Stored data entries
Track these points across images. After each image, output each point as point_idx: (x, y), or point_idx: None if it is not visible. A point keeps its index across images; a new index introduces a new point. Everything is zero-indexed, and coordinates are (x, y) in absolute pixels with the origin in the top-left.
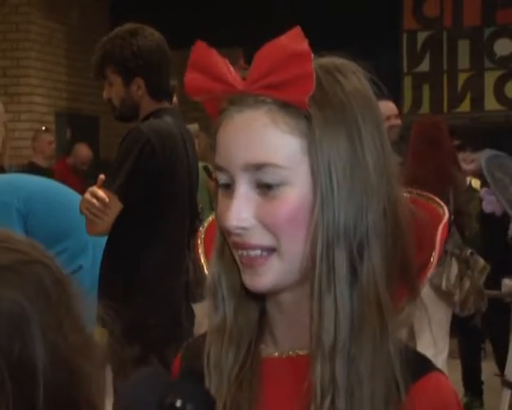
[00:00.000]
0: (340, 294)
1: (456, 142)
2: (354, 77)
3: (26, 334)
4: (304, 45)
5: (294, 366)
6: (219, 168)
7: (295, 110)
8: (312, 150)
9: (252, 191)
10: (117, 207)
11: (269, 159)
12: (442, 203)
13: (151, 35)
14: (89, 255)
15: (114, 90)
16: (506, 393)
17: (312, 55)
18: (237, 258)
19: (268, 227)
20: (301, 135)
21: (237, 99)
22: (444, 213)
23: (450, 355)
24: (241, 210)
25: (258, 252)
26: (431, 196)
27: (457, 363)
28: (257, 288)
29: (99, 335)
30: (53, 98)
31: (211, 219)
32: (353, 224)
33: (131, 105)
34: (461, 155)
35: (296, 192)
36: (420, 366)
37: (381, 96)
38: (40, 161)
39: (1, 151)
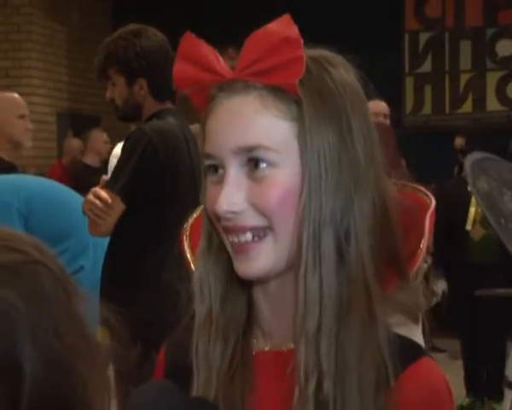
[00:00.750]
0: (325, 276)
1: (460, 140)
2: (342, 69)
3: (14, 333)
4: (293, 31)
5: (286, 360)
6: (209, 156)
7: (285, 95)
8: (302, 135)
9: (242, 176)
10: (119, 207)
11: (260, 141)
12: (428, 192)
13: (154, 36)
14: (90, 256)
15: (117, 90)
16: (508, 393)
17: (302, 41)
18: (228, 245)
19: (260, 210)
20: (292, 119)
21: (226, 86)
22: (430, 202)
23: (453, 356)
24: (232, 194)
25: (249, 236)
26: (416, 186)
27: (459, 364)
28: (249, 274)
29: (101, 335)
30: (54, 99)
31: (195, 215)
32: (340, 210)
33: (134, 105)
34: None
35: (285, 175)
36: (410, 351)
37: (373, 93)
38: (90, 161)
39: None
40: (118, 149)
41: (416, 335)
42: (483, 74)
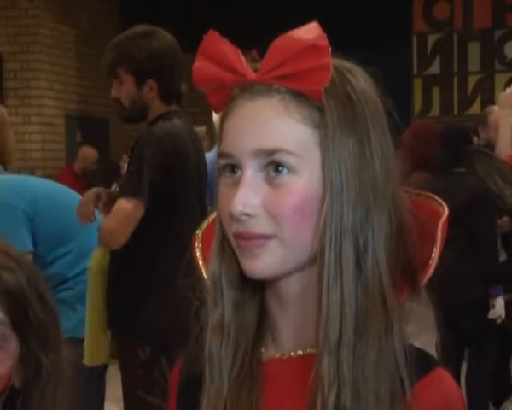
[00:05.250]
0: (346, 287)
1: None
2: (362, 80)
3: None
4: (322, 38)
5: (297, 367)
6: (227, 155)
7: (308, 102)
8: (324, 143)
9: (259, 180)
10: (140, 211)
11: (281, 145)
12: (441, 201)
13: (165, 38)
14: None
15: (125, 89)
16: None
17: (330, 49)
18: (235, 246)
19: (273, 216)
20: (313, 126)
21: (248, 87)
22: (443, 211)
23: None
24: (248, 196)
25: (260, 241)
26: (430, 194)
27: None
28: (256, 273)
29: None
30: (63, 101)
31: (208, 220)
32: (360, 222)
33: (141, 106)
34: None
35: (303, 182)
36: (423, 362)
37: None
38: None
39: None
40: None
41: (429, 346)
42: (491, 76)
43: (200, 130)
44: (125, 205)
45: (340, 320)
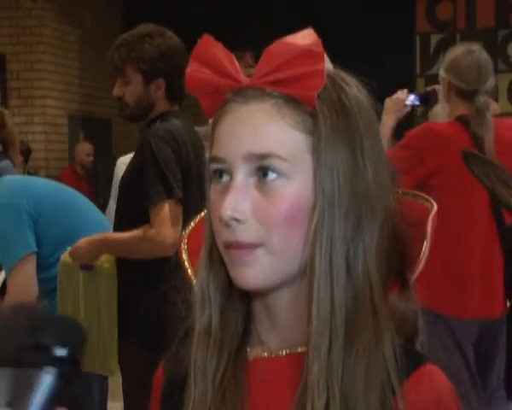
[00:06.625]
0: (337, 296)
1: None
2: (356, 88)
3: None
4: (317, 44)
5: (284, 365)
6: (218, 160)
7: (301, 107)
8: (317, 150)
9: (250, 185)
10: (179, 209)
11: (273, 150)
12: (429, 198)
13: (171, 37)
14: None
15: (131, 88)
16: None
17: (324, 55)
18: (226, 258)
19: (263, 223)
20: (306, 132)
21: (242, 92)
22: (432, 206)
23: None
24: (238, 201)
25: (249, 249)
26: (417, 192)
27: None
28: (248, 283)
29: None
30: (66, 101)
31: (193, 224)
32: (352, 231)
33: (146, 105)
34: None
35: (295, 189)
36: (411, 360)
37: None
38: None
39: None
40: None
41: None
42: (494, 76)
43: (205, 129)
44: (166, 210)
45: (329, 330)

* **PROBLEM REQUIREMENTS**: Your answer is the exact run of lines above from the one with "8: (312, 150)" through the one with "45: (340, 320)", both ends included, minus any picture.

* **TASK RESPONSE**:
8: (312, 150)
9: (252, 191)
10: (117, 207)
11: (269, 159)
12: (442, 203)
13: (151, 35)
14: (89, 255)
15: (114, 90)
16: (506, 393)
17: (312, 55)
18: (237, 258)
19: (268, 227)
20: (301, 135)
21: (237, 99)
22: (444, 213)
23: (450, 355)
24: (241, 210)
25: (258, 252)
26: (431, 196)
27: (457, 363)
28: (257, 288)
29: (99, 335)
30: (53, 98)
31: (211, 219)
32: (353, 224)
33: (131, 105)
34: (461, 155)
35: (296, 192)
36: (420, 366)
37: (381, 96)
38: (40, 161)
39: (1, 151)
[00:00.750]
0: (325, 276)
1: (460, 140)
2: (342, 69)
3: (14, 333)
4: (293, 31)
5: (286, 360)
6: (209, 156)
7: (285, 95)
8: (302, 135)
9: (242, 176)
10: (119, 207)
11: (260, 141)
12: (428, 192)
13: (154, 36)
14: (90, 256)
15: (117, 90)
16: (508, 393)
17: (302, 41)
18: (228, 245)
19: (260, 210)
20: (292, 119)
21: (226, 86)
22: (430, 202)
23: (453, 356)
24: (232, 194)
25: (249, 236)
26: (416, 186)
27: (459, 364)
28: (249, 274)
29: (101, 335)
30: (54, 99)
31: (195, 215)
32: (340, 210)
33: (134, 105)
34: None
35: (285, 175)
36: (410, 351)
37: (373, 93)
38: (90, 161)
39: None
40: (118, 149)
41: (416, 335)
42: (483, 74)
[00:05.250]
0: (346, 287)
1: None
2: (362, 80)
3: None
4: (322, 38)
5: (297, 367)
6: (227, 155)
7: (308, 102)
8: (324, 143)
9: (259, 180)
10: (140, 211)
11: (281, 145)
12: (441, 201)
13: (165, 38)
14: None
15: (125, 89)
16: None
17: (330, 49)
18: (235, 246)
19: (273, 216)
20: (313, 126)
21: (248, 87)
22: (443, 211)
23: None
24: (248, 196)
25: (260, 241)
26: (430, 194)
27: None
28: (256, 273)
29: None
30: (63, 101)
31: (208, 220)
32: (360, 222)
33: (141, 106)
34: None
35: (303, 182)
36: (423, 362)
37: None
38: None
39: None
40: None
41: (429, 346)
42: (491, 76)
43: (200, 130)
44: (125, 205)
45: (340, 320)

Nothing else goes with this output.